Document excerpt
2008-10-03 Thread david
On Fri, 3 Oct 2008, [EMAIL PROTECTED] wrote:

 On Fri, 3 Oct 2008, Jeremy Katz wrote:

 On Fri, 2008-10-03 at 11:32 -0700, [EMAIL PROTECTED] wrote:
 On Fri, 3 Oct 2008, Mitch Bradley wrote:
 [EMAIL PROTECTED] wrote:
 On Fri, 3 Oct 2008, Mitch Bradley wrote:
 if you don't need modules to boot, why do you need initrd? you should be
 able to just do everything from the main partition.
 
 Our activation security system is in an initrd so that the firmware can 
 check
 its signature before booting it.  The whole security thing adds a bunch 
 of
 interesting wrinkles.
 
 ouch. try to make the initrd do as little as possible.
 
 The use of an initrd shouldn't have a substantial impact on boot time.
 There should not be a significant fundamental difference in how long it
 takes between booting into a userspace that happens to be from an
 initrd, does a little bit and then switchroots vs booting into a
 userspace off of a disk[1]
 
 Jeremy
 
 [1] With the one[2] obvious exception of whatever is done in the initrd
 takes time -- but if those things are moved later, they still take the
 same time.  And if they're not needed, don't do them.

Collected material
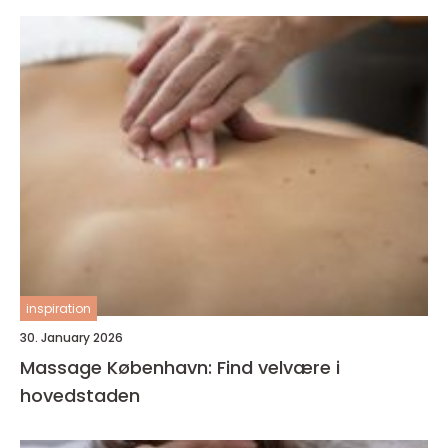
inspiration
30. January 2026
Massage København: Find velvære i
hovedstaden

Exercises
[1] Shorten the paragraph of the initrd thread that begins "The use of an initrd shouldn't have" while keeping its main facts.
[2] Duplicate the portion of the initrd thread starting with "Our activation security" and going on through "interesting wrinkles.".
[3] Finish out the next part of the initrd thread from the point where it stops.

Answers per task
[1] An initrd should not noticeably affect boot time. Booting into a userspace that comes from an initrd, does a little work, and then switchroots should take about as long as booting into a userspace directly from a disk.

[2]
Our activation security system is in an initrd so that the firmware can 
 check
 its signature before booting it.  The whole security thing adds a bunch 
 of
 interesting wrinkles.

[3]
 [2] Also, there might be a tiny amount of time needed to uncompress the
 initrd and un-cpio, but that really should be nominal.  If not, it means
 other problems later in the boot sequence

 the default distro initrd images do a _lot_ of stuff that takes a significant 
 amount of time, but since the OLPC initrd is doing completely different stuff 
 it should not have the same problem, but that goes back to 'make it do as 
 little as possible'

one other thing, Tivo has shown that you don't need to have an initrd to 
lock a device down, you just need some partiton somewhere that you can 
check.

for that matter, if you were slightly crazy you could have the firmware 
check individual files on the filesystem, but keeping track of everything 
would be a mess.

however, you _could_ do something where you store your init security stuff 
in a filesystem image on your real filesystem (accessed via a loop mount 
type of thing), similar code to what grub uses to find files on the system 
could find the security filesystem. this would be more complicated then a 
seperate partition, but has the advantage that you only loose the space 
that you need for the security stuff.